▶ EXERCISE OBJECTIVE:
Count the lines in the listing below that contain the string "instances". Reply with the number only.
________________________________________
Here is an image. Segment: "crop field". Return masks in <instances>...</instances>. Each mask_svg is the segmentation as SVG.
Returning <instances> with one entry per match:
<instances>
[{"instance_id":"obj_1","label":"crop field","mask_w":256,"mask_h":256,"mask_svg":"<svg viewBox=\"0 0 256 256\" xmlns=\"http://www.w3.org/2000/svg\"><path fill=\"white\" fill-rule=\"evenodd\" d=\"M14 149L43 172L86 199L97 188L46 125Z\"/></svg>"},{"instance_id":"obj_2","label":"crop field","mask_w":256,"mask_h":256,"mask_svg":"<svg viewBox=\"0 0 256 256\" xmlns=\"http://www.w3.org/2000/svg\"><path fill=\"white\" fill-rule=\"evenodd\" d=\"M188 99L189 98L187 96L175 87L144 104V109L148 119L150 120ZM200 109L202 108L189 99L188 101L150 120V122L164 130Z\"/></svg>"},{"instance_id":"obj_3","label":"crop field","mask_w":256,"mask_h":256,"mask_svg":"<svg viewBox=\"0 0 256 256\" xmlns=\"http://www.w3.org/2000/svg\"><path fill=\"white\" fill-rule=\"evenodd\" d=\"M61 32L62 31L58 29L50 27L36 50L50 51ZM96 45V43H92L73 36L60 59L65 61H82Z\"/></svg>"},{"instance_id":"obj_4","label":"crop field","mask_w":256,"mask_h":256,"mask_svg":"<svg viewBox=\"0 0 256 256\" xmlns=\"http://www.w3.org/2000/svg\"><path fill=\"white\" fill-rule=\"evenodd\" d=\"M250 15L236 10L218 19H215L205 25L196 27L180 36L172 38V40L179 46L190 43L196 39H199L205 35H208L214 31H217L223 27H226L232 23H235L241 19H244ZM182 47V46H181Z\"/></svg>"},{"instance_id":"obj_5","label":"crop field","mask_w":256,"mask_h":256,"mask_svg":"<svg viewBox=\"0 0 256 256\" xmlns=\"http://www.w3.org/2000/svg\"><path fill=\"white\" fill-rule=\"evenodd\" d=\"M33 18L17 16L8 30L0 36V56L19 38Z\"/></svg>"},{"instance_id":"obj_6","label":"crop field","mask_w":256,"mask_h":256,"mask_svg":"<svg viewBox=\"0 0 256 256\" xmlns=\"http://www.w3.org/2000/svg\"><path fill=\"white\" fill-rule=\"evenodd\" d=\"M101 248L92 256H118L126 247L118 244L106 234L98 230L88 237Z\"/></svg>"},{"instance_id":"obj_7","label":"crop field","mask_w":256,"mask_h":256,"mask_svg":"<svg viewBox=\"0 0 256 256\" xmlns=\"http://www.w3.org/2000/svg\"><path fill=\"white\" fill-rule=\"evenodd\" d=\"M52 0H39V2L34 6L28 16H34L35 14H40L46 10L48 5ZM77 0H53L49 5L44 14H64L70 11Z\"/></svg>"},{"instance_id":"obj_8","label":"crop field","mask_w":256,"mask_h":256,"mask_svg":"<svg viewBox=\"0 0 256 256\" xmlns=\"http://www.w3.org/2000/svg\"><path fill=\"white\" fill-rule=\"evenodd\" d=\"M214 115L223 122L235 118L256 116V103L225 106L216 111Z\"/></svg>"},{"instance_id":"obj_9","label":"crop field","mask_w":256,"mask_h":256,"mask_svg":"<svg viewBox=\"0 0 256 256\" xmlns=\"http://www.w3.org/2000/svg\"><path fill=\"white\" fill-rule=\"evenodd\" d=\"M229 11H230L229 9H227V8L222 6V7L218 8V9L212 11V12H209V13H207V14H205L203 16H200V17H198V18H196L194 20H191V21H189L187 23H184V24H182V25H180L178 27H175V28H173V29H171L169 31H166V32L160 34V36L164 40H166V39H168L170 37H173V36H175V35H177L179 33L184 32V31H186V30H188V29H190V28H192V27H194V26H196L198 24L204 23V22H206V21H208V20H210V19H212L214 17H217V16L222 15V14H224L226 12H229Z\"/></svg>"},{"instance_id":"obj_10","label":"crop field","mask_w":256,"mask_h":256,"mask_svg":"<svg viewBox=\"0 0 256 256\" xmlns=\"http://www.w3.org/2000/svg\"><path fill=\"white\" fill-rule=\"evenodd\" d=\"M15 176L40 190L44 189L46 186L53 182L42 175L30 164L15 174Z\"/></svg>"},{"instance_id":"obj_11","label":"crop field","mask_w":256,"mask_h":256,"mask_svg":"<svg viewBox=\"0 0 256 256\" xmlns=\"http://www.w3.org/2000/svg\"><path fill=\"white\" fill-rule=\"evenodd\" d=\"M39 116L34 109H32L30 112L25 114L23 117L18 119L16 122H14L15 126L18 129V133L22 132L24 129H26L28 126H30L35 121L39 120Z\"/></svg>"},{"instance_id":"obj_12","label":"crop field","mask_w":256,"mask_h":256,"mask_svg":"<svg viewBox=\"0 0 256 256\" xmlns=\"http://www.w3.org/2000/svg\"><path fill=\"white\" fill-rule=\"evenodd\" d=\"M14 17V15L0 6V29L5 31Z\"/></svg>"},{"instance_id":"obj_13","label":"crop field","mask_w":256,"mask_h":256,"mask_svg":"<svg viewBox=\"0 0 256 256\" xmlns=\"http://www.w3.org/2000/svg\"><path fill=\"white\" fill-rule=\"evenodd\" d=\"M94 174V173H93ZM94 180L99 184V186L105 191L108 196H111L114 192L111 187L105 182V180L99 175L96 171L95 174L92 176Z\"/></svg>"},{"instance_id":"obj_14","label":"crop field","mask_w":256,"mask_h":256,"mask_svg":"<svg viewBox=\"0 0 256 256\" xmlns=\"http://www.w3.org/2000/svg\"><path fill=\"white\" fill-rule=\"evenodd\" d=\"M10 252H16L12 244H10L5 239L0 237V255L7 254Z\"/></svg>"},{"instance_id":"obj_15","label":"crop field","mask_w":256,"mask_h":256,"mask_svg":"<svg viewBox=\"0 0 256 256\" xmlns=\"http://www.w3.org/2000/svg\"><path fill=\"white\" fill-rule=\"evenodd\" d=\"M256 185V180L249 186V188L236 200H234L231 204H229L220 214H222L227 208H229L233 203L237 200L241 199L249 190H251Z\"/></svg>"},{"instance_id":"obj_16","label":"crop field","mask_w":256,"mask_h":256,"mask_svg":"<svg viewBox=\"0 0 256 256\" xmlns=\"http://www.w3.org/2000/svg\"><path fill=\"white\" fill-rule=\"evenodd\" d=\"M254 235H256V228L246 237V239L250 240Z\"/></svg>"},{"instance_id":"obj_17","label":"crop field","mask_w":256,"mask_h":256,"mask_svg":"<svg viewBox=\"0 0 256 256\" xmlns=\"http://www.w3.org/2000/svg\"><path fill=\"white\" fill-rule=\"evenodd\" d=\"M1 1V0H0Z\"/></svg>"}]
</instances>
________________________________________
▶ FINAL RESULT:
4